Typically, the flash memories implement a decoding and selecting system suitable to apply positive voltages to the matrix rows during programming operations, and negative voltages during erasing operations. In particular, for programming and erasing, the decoding system has to be adapted to manage voltages (in absolute value) quite higher (for example, for the erasing operation voltages of the order of −9 V can be needed, while for the programming operation 12 V may have to be supplied) than the supply voltages of the device (typically, 1.8 V to 3.3 V).

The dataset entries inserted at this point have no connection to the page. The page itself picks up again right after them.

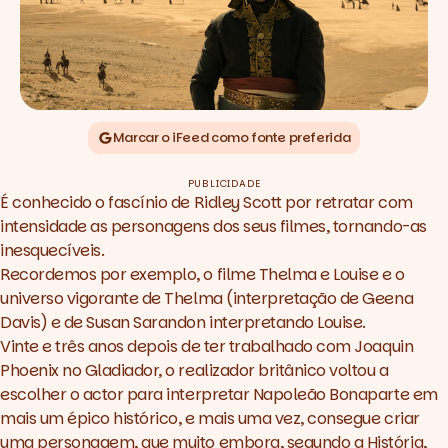
Marcar o iFeed como fonte preferida
PUBLICIDADE
É conhecido o fascínio de Ridley Scott por retratar com
intensidade as personagens dos seus filmes, tornando-as
inesquecíveis.
Recordemos por exemplo, o filme
Thelma e Louise
e o
universo vigorante de Thelma (interpretação de Geena
Davis) e de Susan Sarandon interpretando Louise.
Vinte e três anos depois de ter trabalhado com Joaquin
Phoenix no Gladiador, o realizador britânico voltou a
escolher o actor para interpretar Napoleão Bonaparte em
mais um épico histórico, e mais uma vez, consegue criar
uma personagem, que muito embora, segundo a História,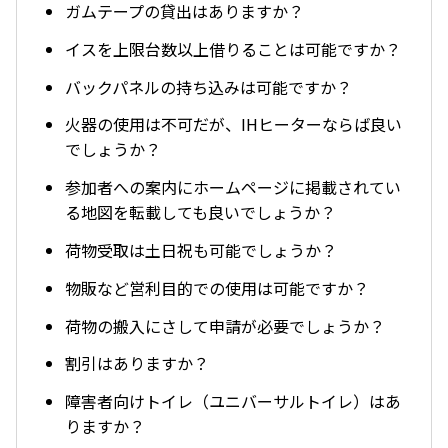
ガムテープの貸出はありますか？
イスを上限台数以上借りることは可能ですか？
バックパネルの持ち込みは可能ですか？
火器の使用は不可だが、IHヒーターならば良い
でしょうか？
参加者への案内にホームページに掲載されてい
る地図を転載しても良いでしょうか？
荷物受取は土日祝も可能でしょうか？
物販など営利目的での使用は可能ですか？
荷物の搬入にさして申請が必要でしょうか？
割引はありますか？
障害者向けトイレ（ユニバーサルトイレ）はあ
りますか？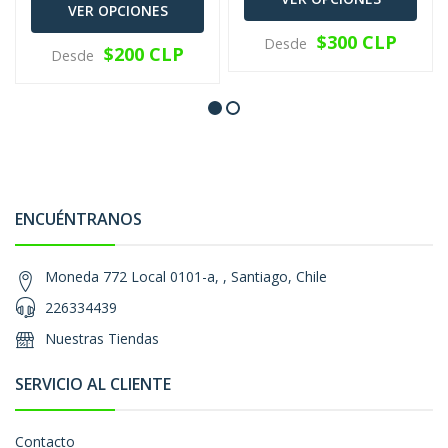
VER OPCIONES
$300 CLP
Desde
$200 CLP
Desde
ENCUÉNTRANOS
Moneda 772 Local 0101-a, , Santiago, Chile
226334439
Nuestras Tiendas
SERVICIO AL CLIENTE
Contacto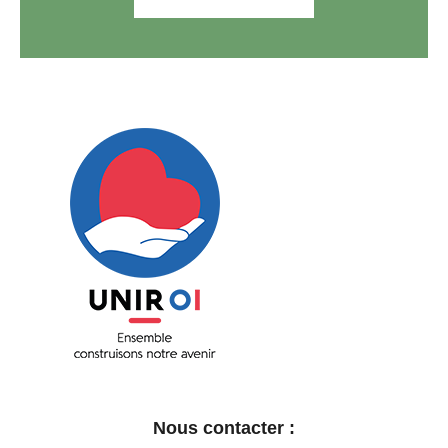
Unir OI
Ensemble construisons notre avenir
Nous contacter :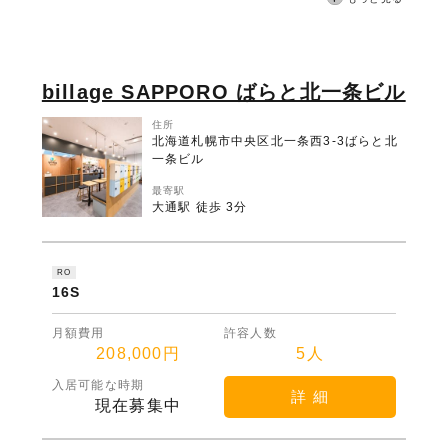
billage SAPPORO ばらと北一条ビル
住所
北海道札幌市中央区北一条西3-3ばらと北
一条ビル
最寄駅
大通駅 徒歩 3分
RO
16S
月額費用
許容人数
208,000円
5人
入居可能な時期
詳 細
現在募集中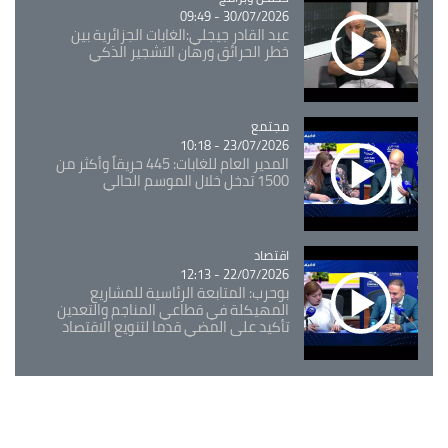
30/07/2026 - 09:49
عبد القادر جيجلي:الغابات الجزائرية بين
خطر الحرائق ورهان التشجير الذكي
مجتمع
Catégorie
23/07/2026 - 10:18
المدير العام للغابات: 445 حريقاً وأكثر من
1500 تدخل خلال الموسم الحالي
اقتصاد
Catégorie
22/07/2026 - 12:13
بوحرب: المتابعة الرئاسية للمشاريع
المهيكلة في قطاعي المناجم والتعدين
تأكيد على المضي قدما لتنويع الاقتصاد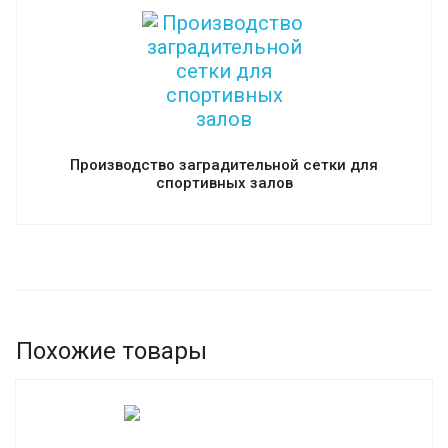
Производство заградительной сетки для
спортивных залов
Похожие товары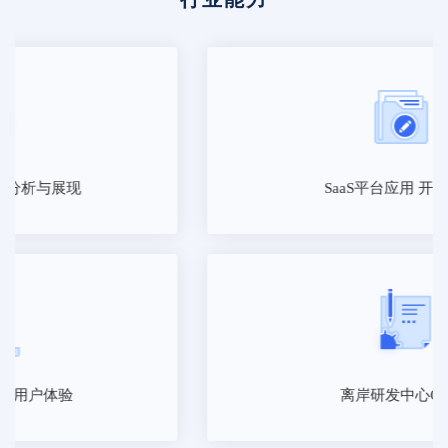
SaaS平台应用 开发服务
离岸研发中心ODC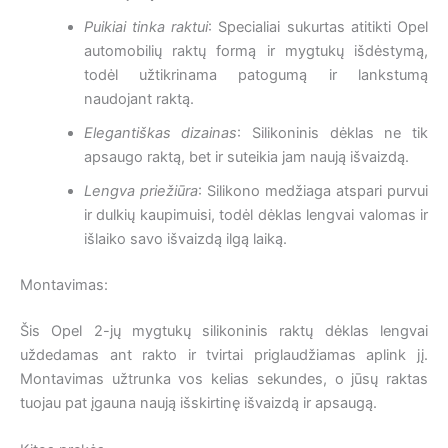
Puikiai tinka raktui
: Specialiai sukurtas atitikti Opel
automobilių raktų formą ir mygtukų išdėstymą,
todėl užtikrinama patogumą ir lankstumą
naudojant raktą.
Elegantiškas dizainas
: Silikoninis dėklas ne tik
apsaugo raktą, bet ir suteikia jam naują išvaizdą.
Lengva priežiūra
: Silikono medžiaga atspari purvui
ir dulkių kaupimuisi, todėl dėklas lengvai valomas ir
išlaiko savo išvaizdą ilgą laiką.
Montavimas:
Šis Opel 2-jų mygtukų silikoninis raktų dėklas lengvai
uždedamas ant rakto ir tvirtai priglaudžiamas aplink jį.
Montavimas užtrunka vos kelias sekundes, o jūsų raktas
tuojau pat įgauna naują išskirtinę išvaizdą ir apsaugą.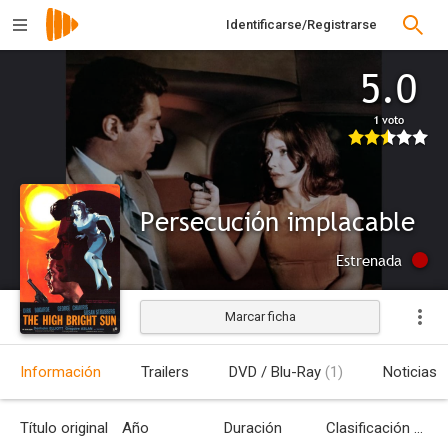
Identificarse/Registrarse
5.0
1 voto
Persecución implacable
Estrenada
Marcar ficha
Información
Trailers
DVD / Blu-Ray
(1)
Noticias
Título original
Año
Duración
Clasificación por edades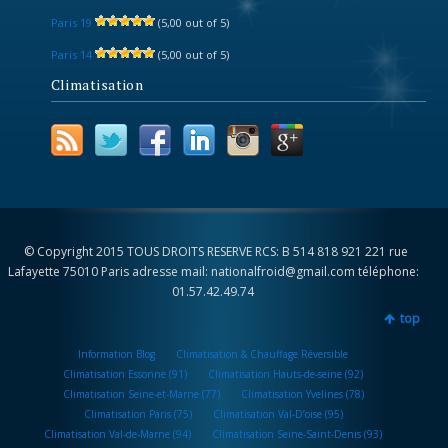
Paris 19
(5,00 out of 5)
Paris 14
(5,00 out of 5)
Climatisation
© Copyright 2015 TOUS DROITS RESERVE RCS: B 514 818 921 221 rue
Lafayette 75010 Paris adresse mail: nationalfroid@gmail.com téléphone:
01.57.42.49.74
top
Information Blog
Climatisation & Chauffage Réversible
Climatisation Essonne (91)
Climatisation Hauts-de-seine (92)
Climatisation Seine-et-Marne (77)
Climatisation Yvelines (78)
Climatisation Paris (75)
Climatisation Val-D’oise (95)
Climatisation Val-de-Marne (94)
Climatisation Seine-Saint-Denis (93)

In single-supply voltage devices, the voltages needed to perform programming and erasing operations are generated inside the memory, starting from the supply voltage, by suitable circuits. Alternatively, such voltages can be provided to the device from the outside, through suitable terminals.
The row selector of a flash memory typically comprises, for each sector, low-voltage pre-decoding and decoding circuits (i.e., operating at voltages of the order of the supply voltage), and level shifters for shifting the signals necessary for the selection of the rows in the programming and erasing operations to the required voltages; for example, for the programming operation the level shifters have to shift the row selection signals to a high voltage.
The row selector of a flash memory generally occupies a wide area of the integrated circuit chip.
In particular, a wide portion of the area of the row selector is occupied by the level shifters, which, for their structure, require the use of relatively large transistors for each sector. The problem becomes greater as the number of sectors present in the memory increases.
This contrasts the increasing request for optimizing the ratio between area of the device and data storage capability.